Around 50% of adults in the UK are CMV immune (seropositive) and 50% seronegative. Seronegative transplant recipients (R–) who receive an allograft from a CMV seropositive donor (D+) are at risk of developing primary infection; in the absence of prophylaxis, 60% will develop symptomatic CMV infection post-transplant. Thus, most transplant centres would give CMV prophylaxis to this high-risk group of recipients in the form of oral valganciclovir. Many centres also offer ‘universal prophylaxis’ to all at risk patients (D+R–, D–R+, D+R+).
Clinical features of CMV infection
The presentation of post-transplant CMV is very variable; infection can be relatively asymptomatic in patients with immunological memory to the virus and is diagnosed only by routine screening by polymerase chain reaction (PCR). In others, particularly those who develop primary infection while immunosuppressed, it can be life-threatening. Systemic symptoms associated with CMV include fever, sweats, lethargy and weight loss. Abdominal pain may accompany gastrointestinal (GI) infection or pancreatitis. CMV can also present with organ-specific disease, including:
· colitis – symptoms include diarrhoea and weight loss
· retinitis – typical retinal appearance is of a ‘brush fire’
· pneumonitis – patients present with breathlessness, widespread alveolar infiltrates visible on chest radiograph or CT
· allograft – viral inclusions can be observed on renal transplant biopsy, and are usually associated with a decline in allograft function, even in the absence of rejection.
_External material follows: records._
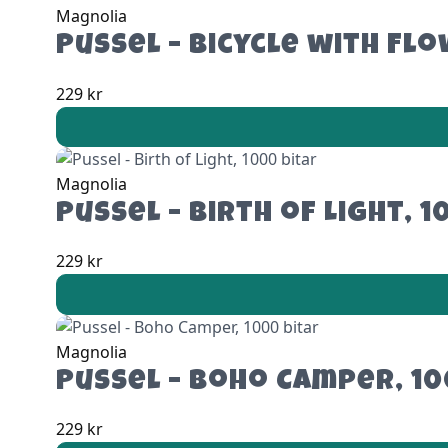
Magnolia
Pussel – Bicycle with Flo
229
kr
Magnolia
Pussel – Birth of Light, 1
229
kr
Magnolia
Pussel – Boho Camper, 10
229
kr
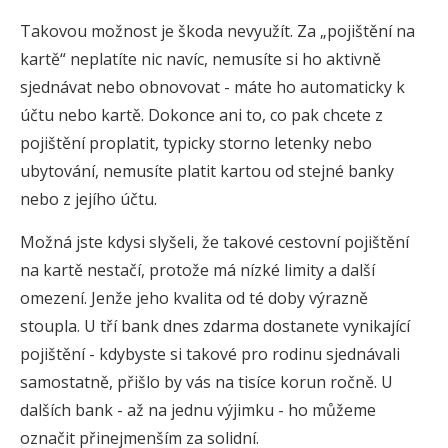
Takovou možnost je škoda nevyužít. Za „pojištění na
kartě“ neplatíte nic navíc, nemusíte si ho aktivně
sjednávat nebo obnovovat - máte ho automaticky k
účtu nebo kartě. Dokonce ani to, co pak chcete z
pojištění proplatit, typicky storno letenky nebo
ubytování, nemusíte platit kartou od stejné banky
nebo z jejího účtu.
Možná jste kdysi slyšeli, že takové cestovní pojištění
na kartě nestačí, protože má nízké limity a další
omezení. Jenže jeho kvalita od té doby výrazně
stoupla. U tří bank dnes zdarma dostanete vynikající
pojištění - kdybyste si takové pro rodinu sjednávali
samostatně, přišlo by vás na tisíce korun ročně. U
dalších bank - až na jednu výjimku - ho můžeme
označit přinejmenším za solidní.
CMV is diagnosed by the detection of virus particles in the blood (viraemia) or in urine. PCR performed on blood/urine samples allows the identification of viral DNA. Alternatively, classical ‘owl eye’ inclusion bodies may be observed within the nuclei of infected cells isolated by biopsy or bronchi alveolar lavage by histology or cytology. CMV-specific antibodies can also be used in immunohistochemical staining of biopsy material.
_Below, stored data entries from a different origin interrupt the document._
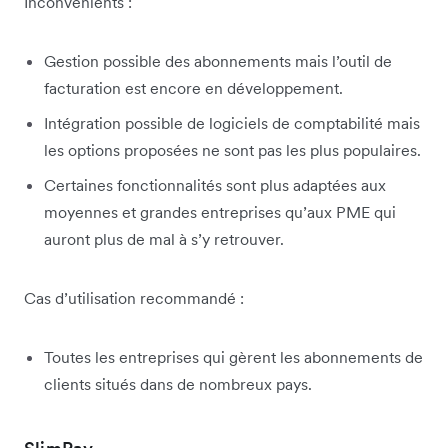
Inconvénients :
Gestion possible des abonnements mais l’outil de
facturation est encore en développement.
Intégration possible de logiciels de comptabilité mais
les options proposées ne sont pas les plus populaires.
Certaines fonctionnalités sont plus adaptées aux
moyennes et grandes entreprises qu’aux PME qui
auront plus de mal à s’y retrouver.
Cas d’utilisation recommandé :
Toutes les entreprises qui gèrent les abonnements de
clients situés dans de nombreux pays.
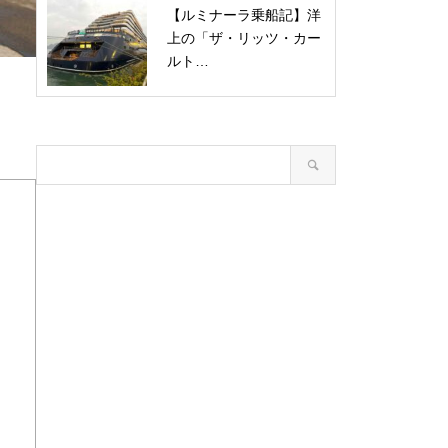
【ルミナーラ乗船記】洋
上の「ザ・リッツ・カー
ルト…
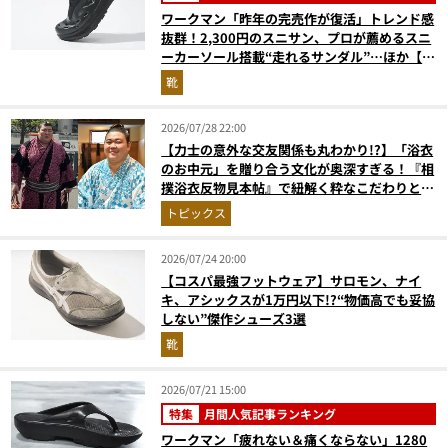
ワークマン「昨年の完売作が復活」トレンド感
抜群！2,300円のスニサン、プロが薦めるスニ
ーカーソール搭載“走れるサンダル”…ほか【夏
シューズの人気記事ランキングベスト3】
靴
（2026年6月版）
2026/07/28 22:00
【力士の意外な交友関係も丸わかり!?】「浴衣
のお中元」を贈り合う文化が奥深すぎる！『相
撲浴衣反物見本帖』で紐解く粋なこだわりとと
っておきの1着
トピックス
2026/07/24 20:00
【コスパ最強フットウェア】サロモン、ナイ
キ、アシックスが1万円以下!?“物価高でも妥協
しない”傑作シューズ3選
靴
2026/07/21 15:00
特集
月間人気記事ランキング
ワークマン「疲れない＆痛くならない」1280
CMV should be treated in the following ways.
· Reduction in immunosuppression – the development of a CMV infection suggests that the patient is relatively over-immunosuppressed. Usually the target trough level of calcineurin inhibitor (CNI) is reduced and the antiproliferative agent (azathioprine or mycophenolate) stopped.
· Specific treatment for CMV – intravenous ganciclovir is the treatment of choice for patients with life-threatening disease. Patients with low viral titres or with reactivation rather than primary disease can be treated with high-dose oral valganciclovir. Valganciclovir is a pro-drug which is converted in the liver to ganciclovir. Ganciclovir must be phosphorylated in order to generate its active metabolite ganciclovir triphosphate. Phosphorylation is dependent in part on a CMV-synthesised enzyme UL97 phos-photransferase. Thus, the virus may become resistant to ganciclovir if it mutates to produce a non-functional enzyme.
· Other agents used include foscarnet, cidofovir and intravenous CMV immune globulin, although these are usually reserved for patients with refractory or ganciclovir resistant disease.
Complications of CMV infection
Studies suggest that CMV infection (either symptomatic or asymptomatic) can have an adverse effect on both patient and allograft survival. CMV infection has been associated with:
· acute rejection
· chronic allograft nephropathy (CMV infection induces fibrosis and vascular thickening in animal models of transplantation). Such chronic changes together with an increase in acute rejection reduce long-term allograft survival
· cardiovascular complications, thus a reduced patient survival
· post-transplant diabetes mellitus.